El día de los Santos, el 1 de noviembre, es el momento de homenajear a nuestros difuntos, como en tantos sitios del mundo. En Somontín la misa se traslada al cementerio, donde las tumbas de quienes aún tienen familiares o amigos lucen limpias y con ramos o coronas de flores.

Pero hay una tradición en Somontín que empezaba unos días antes con los niños como protagonistas.

El domingo antes del día de Todos los Santos, 1 de noviembre, el grupo de niños que habitualmente hacían de monaguillos en misa, casi todos los que había en el pueblo entre 6 y 15 años, iban por las calles del pueblo, de casa en casa, pidiendo dinero y repartiendo agua bendita a quienes daban un donativo, en nombre de la «Santa Paz».

No daba la colecta para invertir en bolsa, pero sí para que el cura de turno comprase unos kilos de castañas, unas tabletas de chocolate de hacer, algún boniato o simplemente unos bollos de pan de aceite, para cenar la noche del 31 de octubre y llenarse los bolsillos para llevar a casa.

Esa noche era especial. Se pasaba en la iglesia, entre la sacristía y el campanario, tocando a muerto. Ese sonar característico del pueblo, el ting-tiang que avisa de la muerte de alguno de nuestros paisanos, anuncia una misa de difunto y los acompaña desde su casa hasta la iglesia para el entierro. En este caso las campanas sonaban de noche y durante horas. A eso de las 12 de la noche se paraba y de vuelta a casa, aunque a mediados del siglo XX el toque de camparas duraba toda la noche.

Para los que participaban era una fiesta, que siempre acababa igual.

Los niños que allí se juntaban no estaban acostumbrados a ver cine de terror; alguna película a lo sumo, de serie B en blanco y negro, cuando no tenía rombos.
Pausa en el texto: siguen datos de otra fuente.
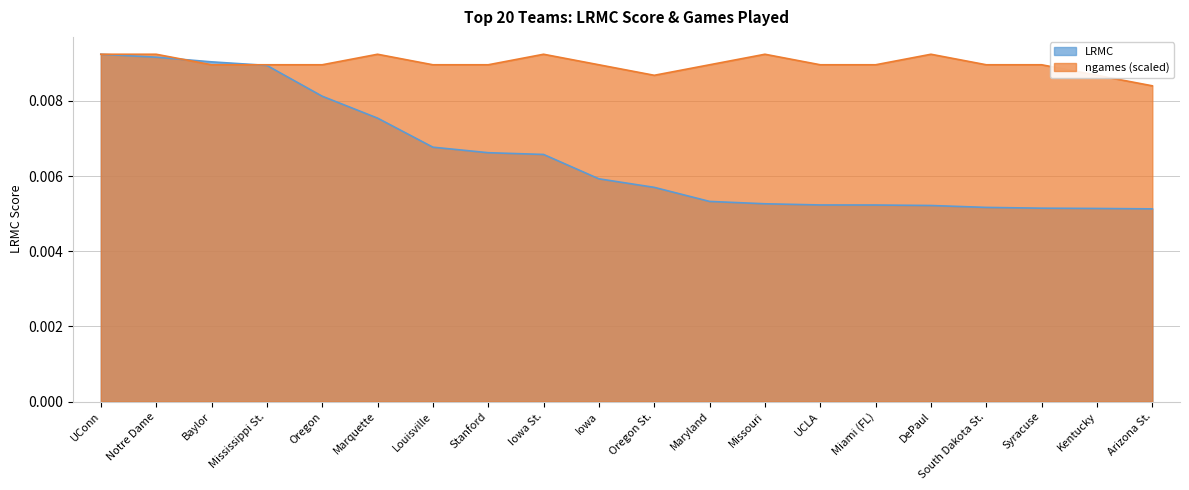

True or false: LRMC has more than 2 interior local peaks.

False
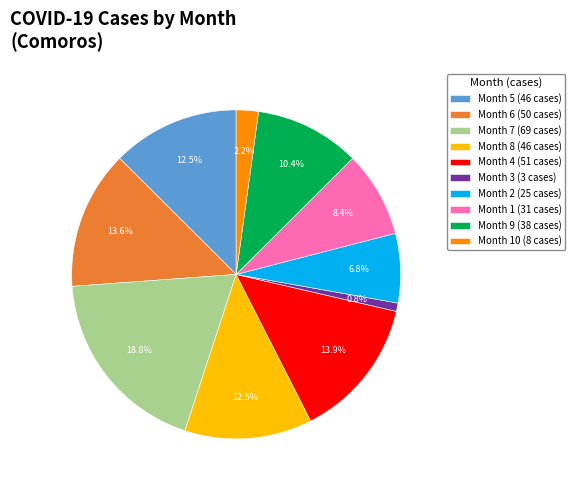

What percentage is NOT represented by Month 3 (3 cases)?

99.2%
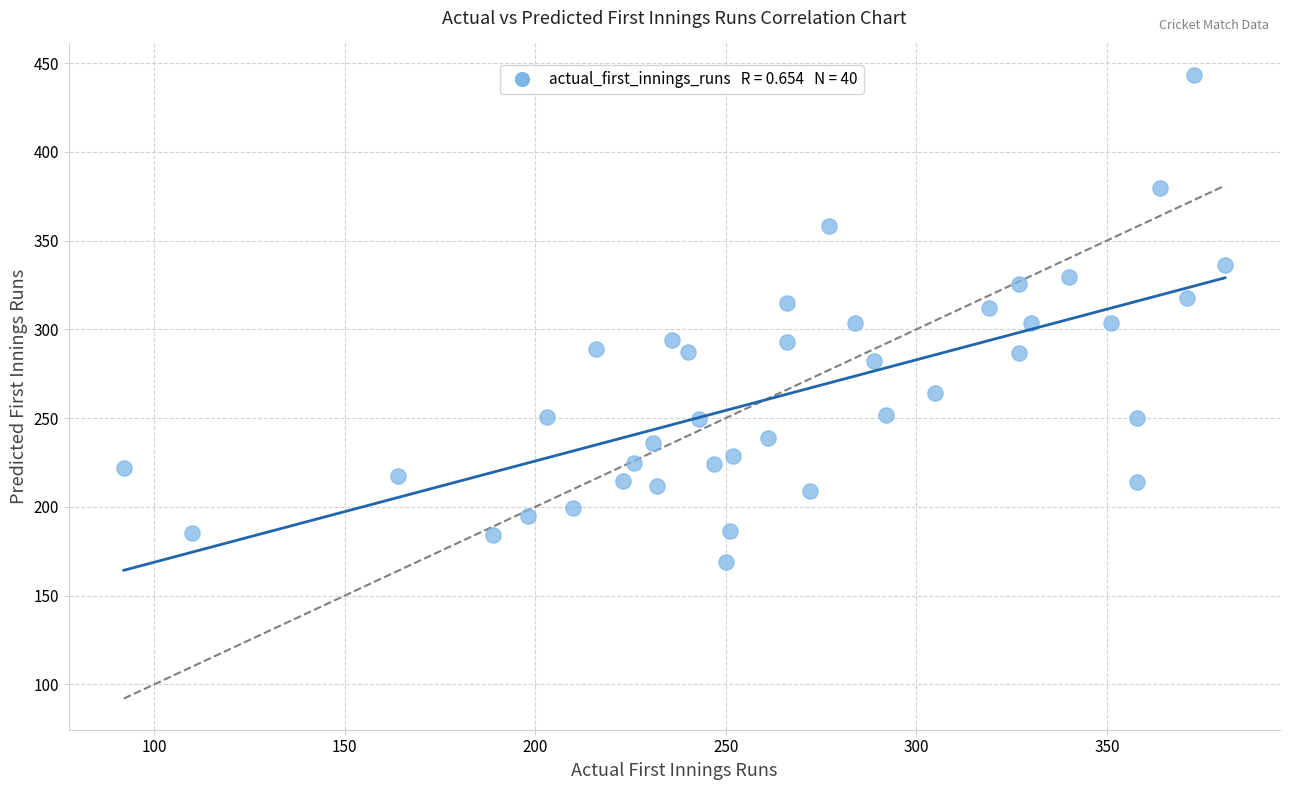

What is the range of X values (max minus min)?

289.0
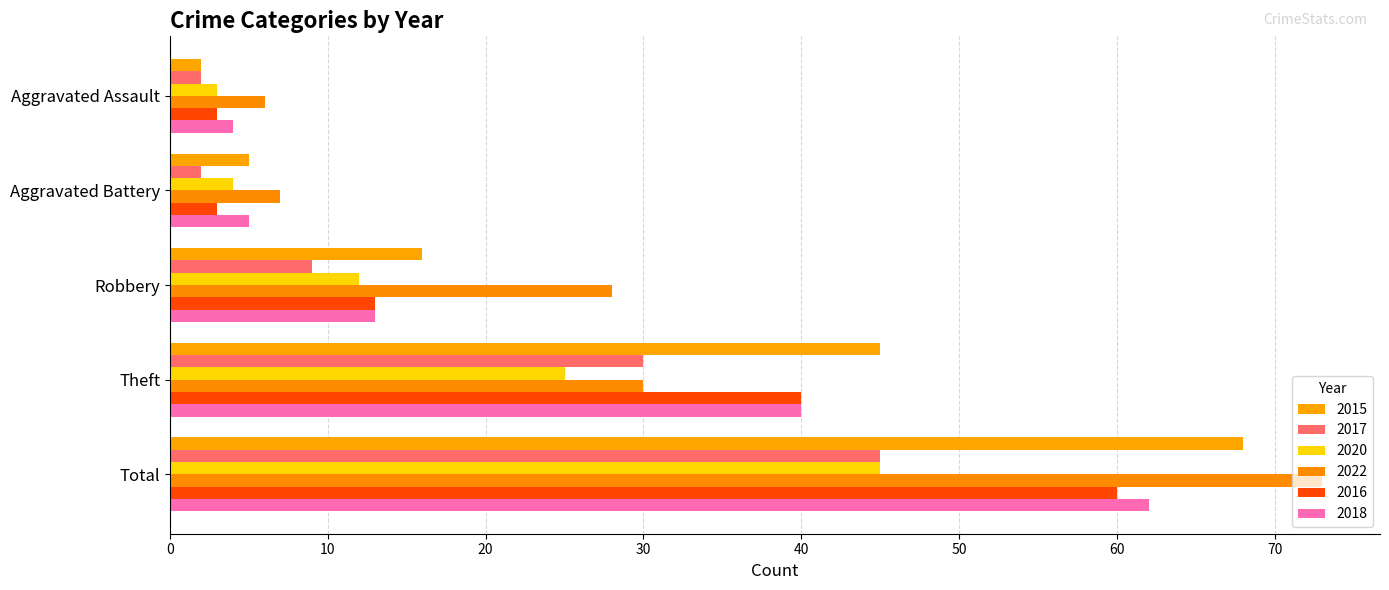

How many values in the 2022 series are below 28?

2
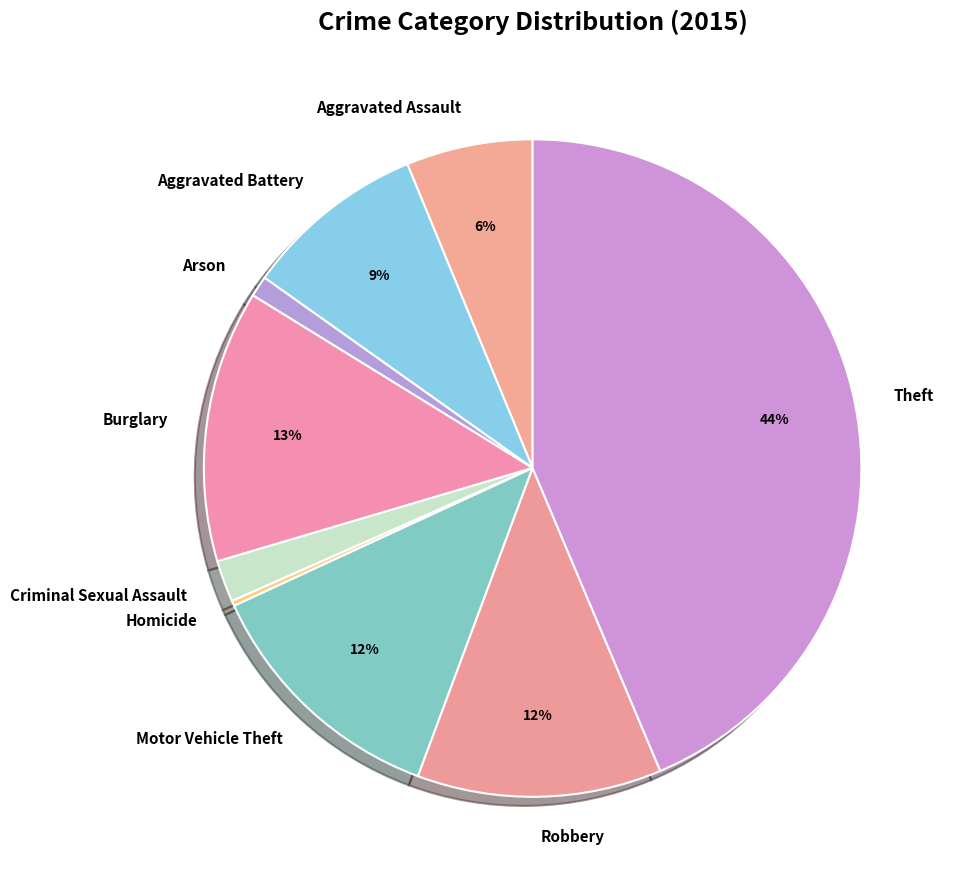

To the nearest percent, what portion does Aggravated Battery represent?

9%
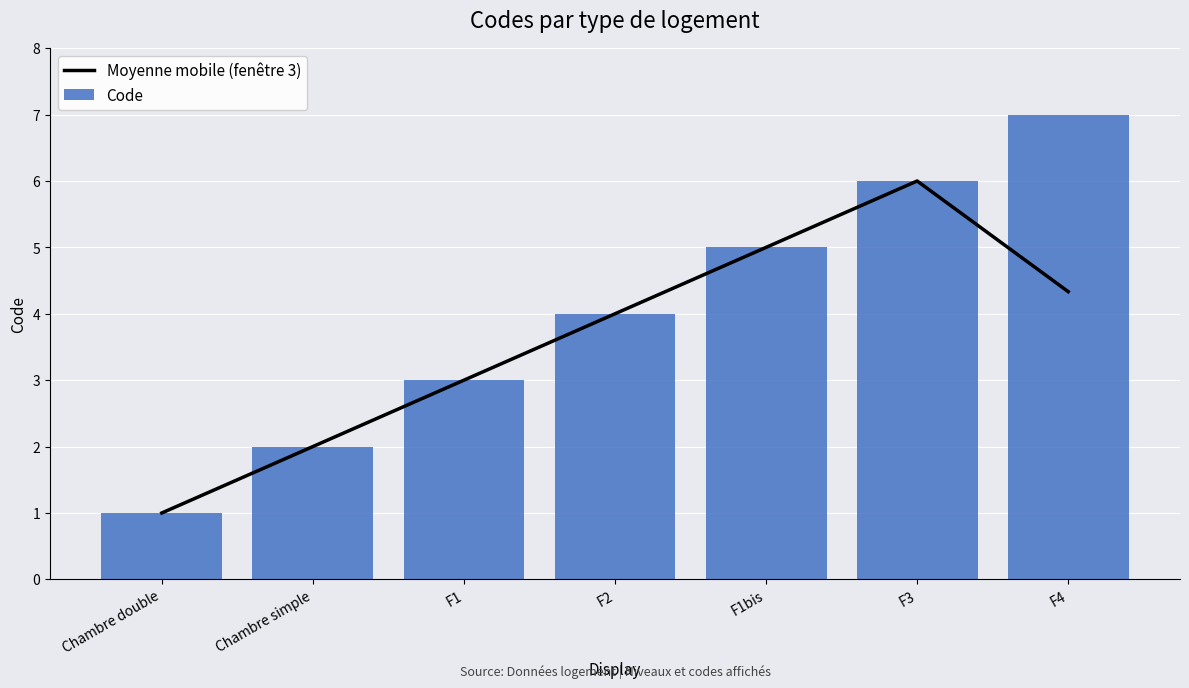

What is the maximum value shown in the chart?

7.0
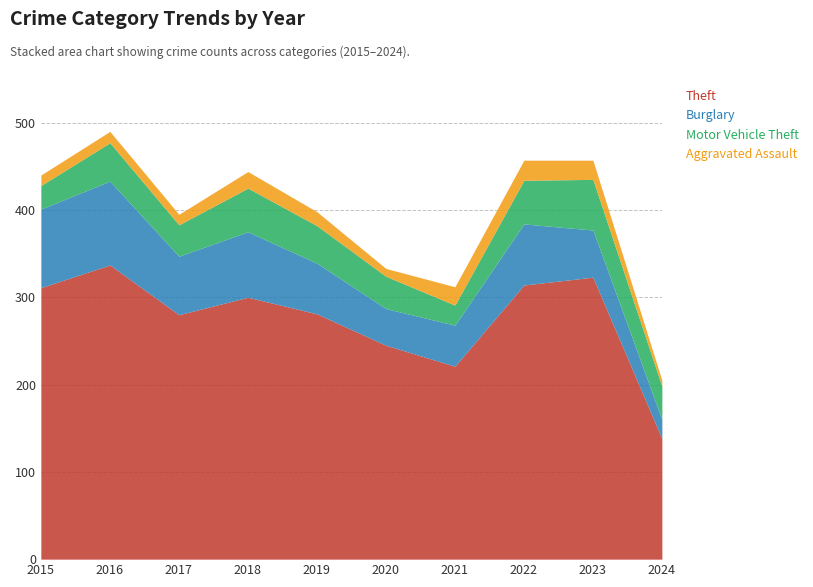

How many lines are shown in the chart?

4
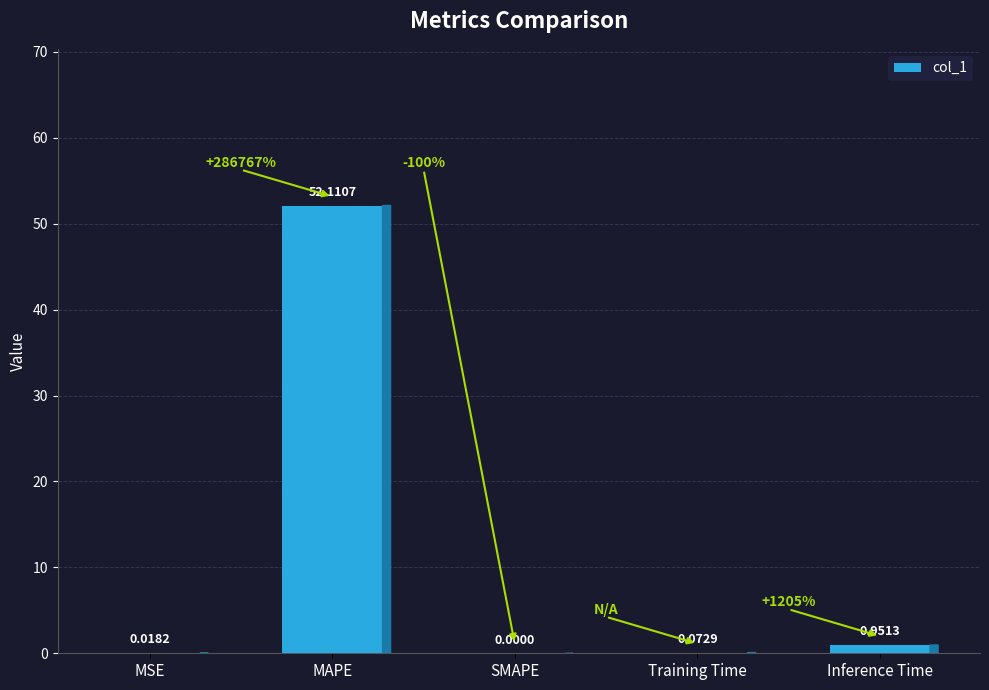

What is the sum of the values at Training Time and MAPE?

52.2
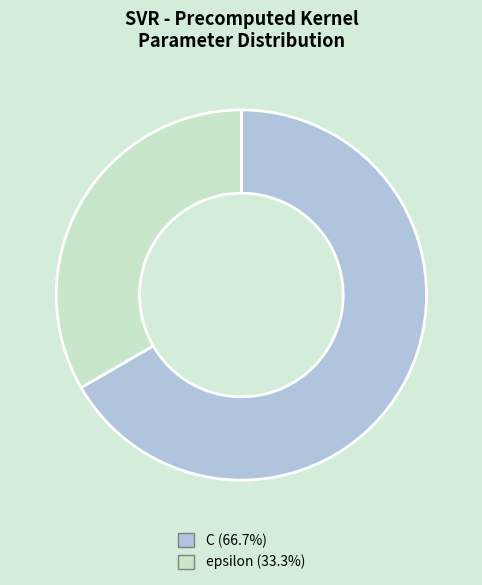

Combined, do epsilon and C account for over 50%?

Yes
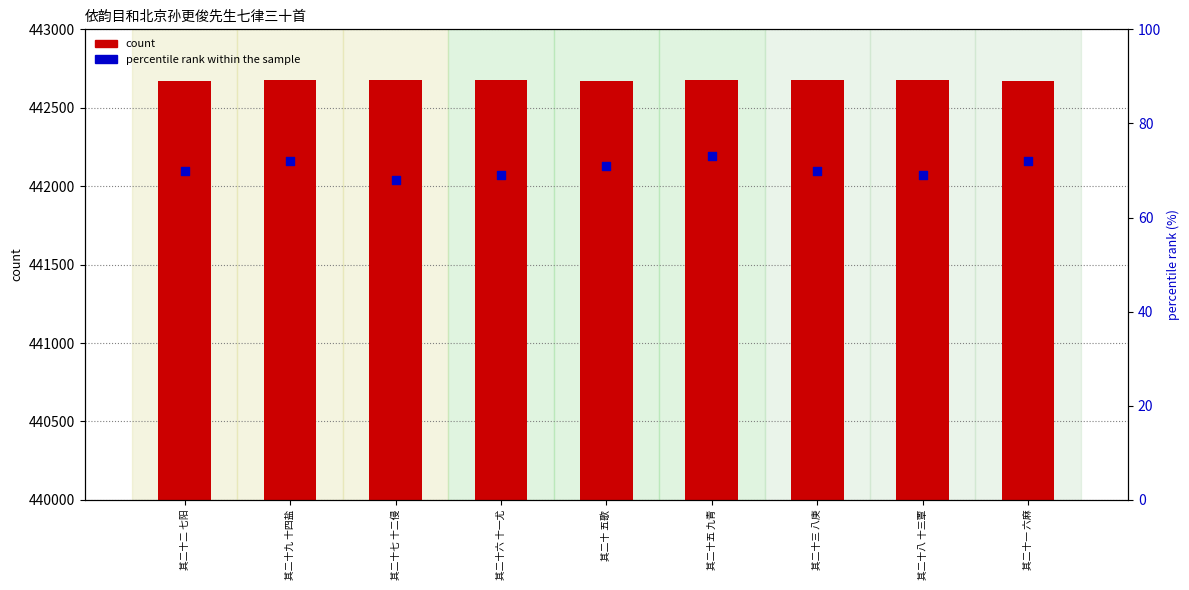

Which series contains the lowest Y value?

percentile rank within the sample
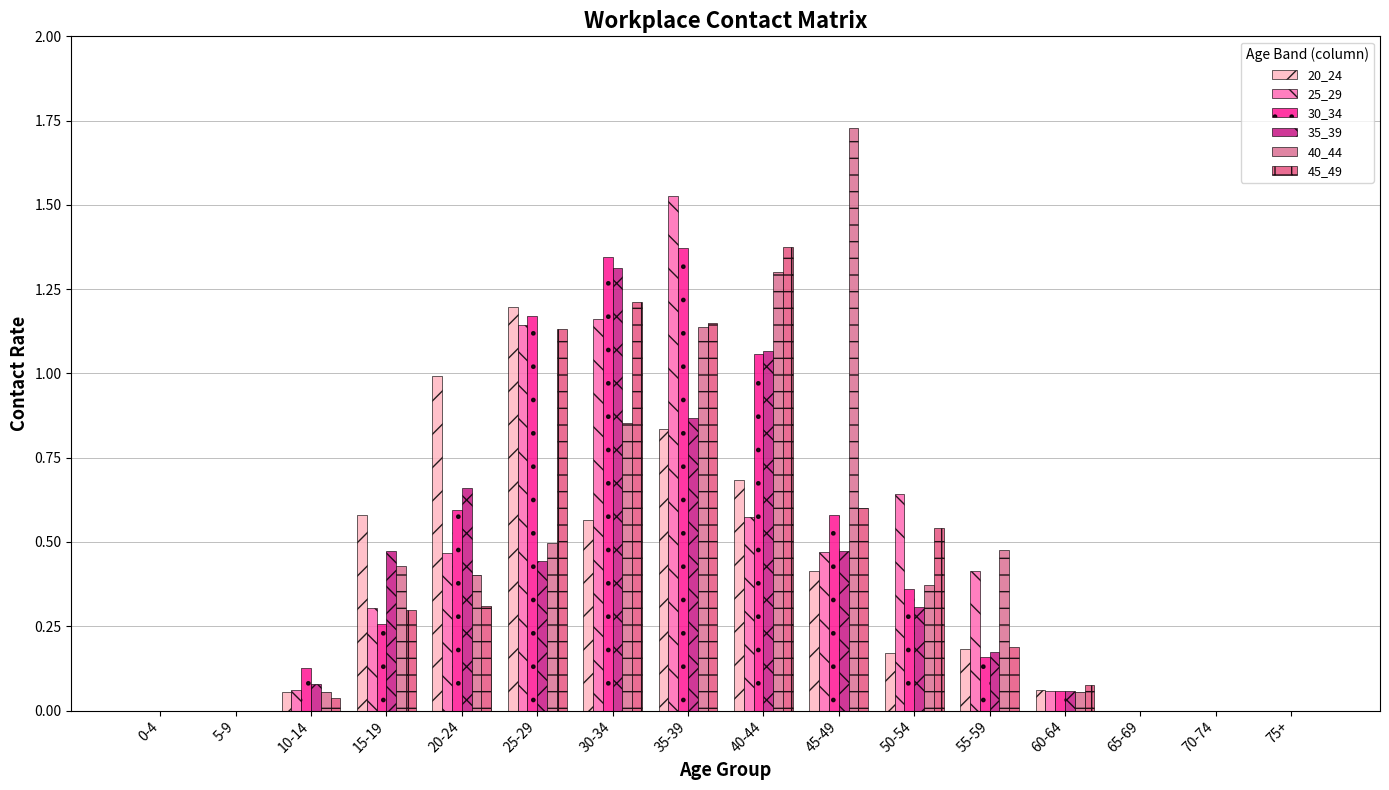

Is it true that 40_44 equals 1.1 at 35-39?

True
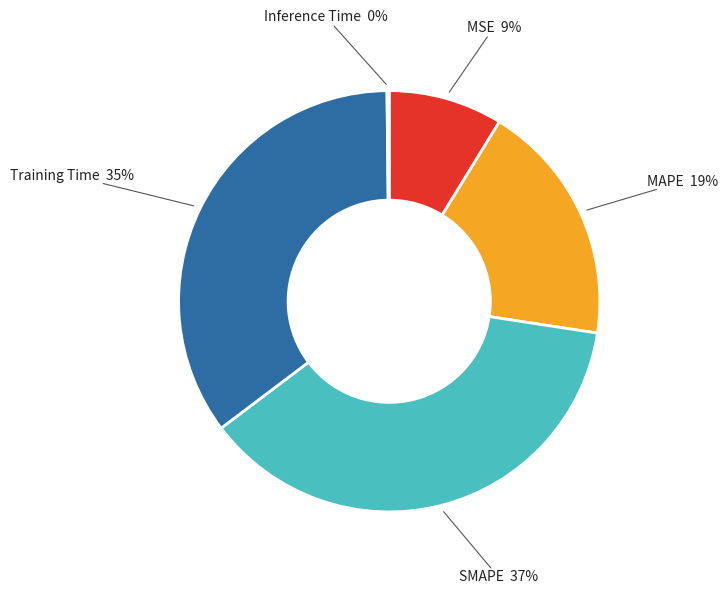

The MAPE slice represents 11% of the pie. True or false?

False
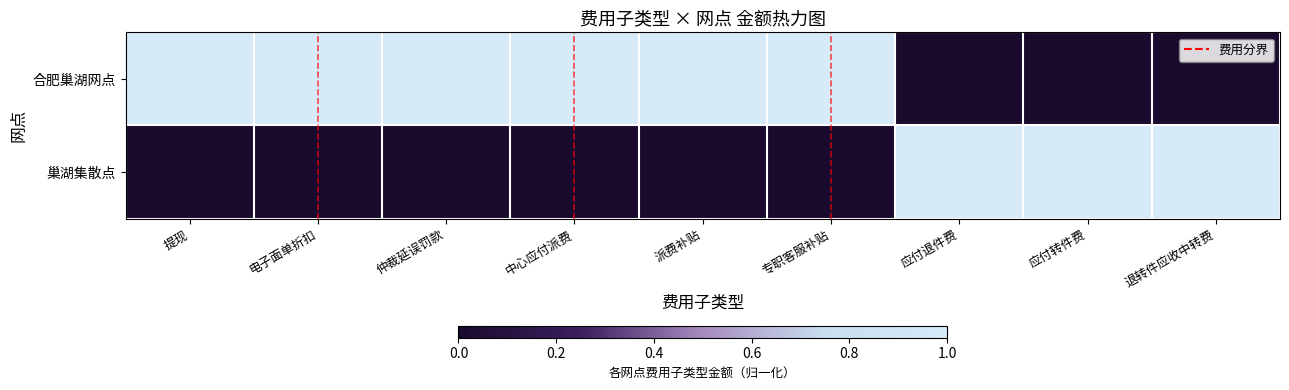

Which has a higher value, 电子面单折扣 or 应付退件费?

电子面单折扣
Sin embargo, la imaginación no necesitaba demasiados motivos para que una historia fuese realmente escalofriante en aquel ambiente.

Sólo hace falta ponerse en el lugar de una docena de críos dentro de la iglesia, de noche, con el sonido de las campanas de muerto de fondo y alguien explicando una historia de miedo que había escuchado contar a sus abuelos, que había visto en una película o que se estaba inventando, mientras el gracioso de turno apagaba la luz en el momento más tenso del relato.

Ahora, por mucho menos llevamos a nuestros hijos al psicólogo.

Sin saber muy bien por qué, costumbres propias de otras culturas llegan a nuestros pueblos y acaban suplantando a las nuestras. Ahora es Halloween.